### Problem
Each line of the material, from the first through the one containing "dlouhodobé udržení konstantní", is to be written out exactly.

★ ★ ★ ★ ★ ★ ★

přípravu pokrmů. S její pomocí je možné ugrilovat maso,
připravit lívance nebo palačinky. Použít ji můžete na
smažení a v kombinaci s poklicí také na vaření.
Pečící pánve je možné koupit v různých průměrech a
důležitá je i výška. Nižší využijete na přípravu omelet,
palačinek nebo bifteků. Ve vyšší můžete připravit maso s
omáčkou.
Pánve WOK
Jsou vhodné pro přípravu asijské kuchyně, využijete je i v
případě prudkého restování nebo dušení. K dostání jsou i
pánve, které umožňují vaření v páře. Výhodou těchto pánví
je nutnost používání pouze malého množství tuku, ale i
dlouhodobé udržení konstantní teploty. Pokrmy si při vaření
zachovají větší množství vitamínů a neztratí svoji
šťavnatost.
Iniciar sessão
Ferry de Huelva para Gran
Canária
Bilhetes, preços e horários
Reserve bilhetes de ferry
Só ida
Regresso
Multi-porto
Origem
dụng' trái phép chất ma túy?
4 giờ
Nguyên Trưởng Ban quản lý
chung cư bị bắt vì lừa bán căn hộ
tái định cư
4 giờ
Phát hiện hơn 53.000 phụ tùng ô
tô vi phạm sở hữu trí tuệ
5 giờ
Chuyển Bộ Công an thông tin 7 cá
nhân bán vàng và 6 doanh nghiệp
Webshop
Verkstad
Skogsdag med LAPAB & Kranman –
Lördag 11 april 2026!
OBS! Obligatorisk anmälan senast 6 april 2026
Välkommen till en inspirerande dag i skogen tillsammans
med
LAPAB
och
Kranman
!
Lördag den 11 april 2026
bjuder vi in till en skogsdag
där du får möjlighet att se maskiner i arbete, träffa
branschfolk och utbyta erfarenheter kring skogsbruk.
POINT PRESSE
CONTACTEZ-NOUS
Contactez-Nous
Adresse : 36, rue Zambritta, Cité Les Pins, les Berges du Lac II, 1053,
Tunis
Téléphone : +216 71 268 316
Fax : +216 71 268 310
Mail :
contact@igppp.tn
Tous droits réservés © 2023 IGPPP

★ ★ ★ ★ ★ ★ ★

### Answer for this exercise
přípravu pokrmů. S její pomocí je možné ugrilovat maso,
připravit lívance nebo palačinky. Použít ji můžete na
smažení a v kombinaci s poklicí také na vaření.
Pečící pánve je možné koupit v různých průměrech a
důležitá je i výška. Nižší využijete na přípravu omelet,
palačinek nebo bifteků. Ve vyšší můžete připravit maso s
omáčkou.
Pánve WOK
Jsou vhodné pro přípravu asijské kuchyně, využijete je i v
případě prudkého restování nebo dušení. K dostání jsou i
pánve, které umožňují vaření v páře. Výhodou těchto pánví
je nutnost používání pouze malého množství tuku, ale i
dlouhodobé udržení konstantní teploty. Pokrmy si při vaření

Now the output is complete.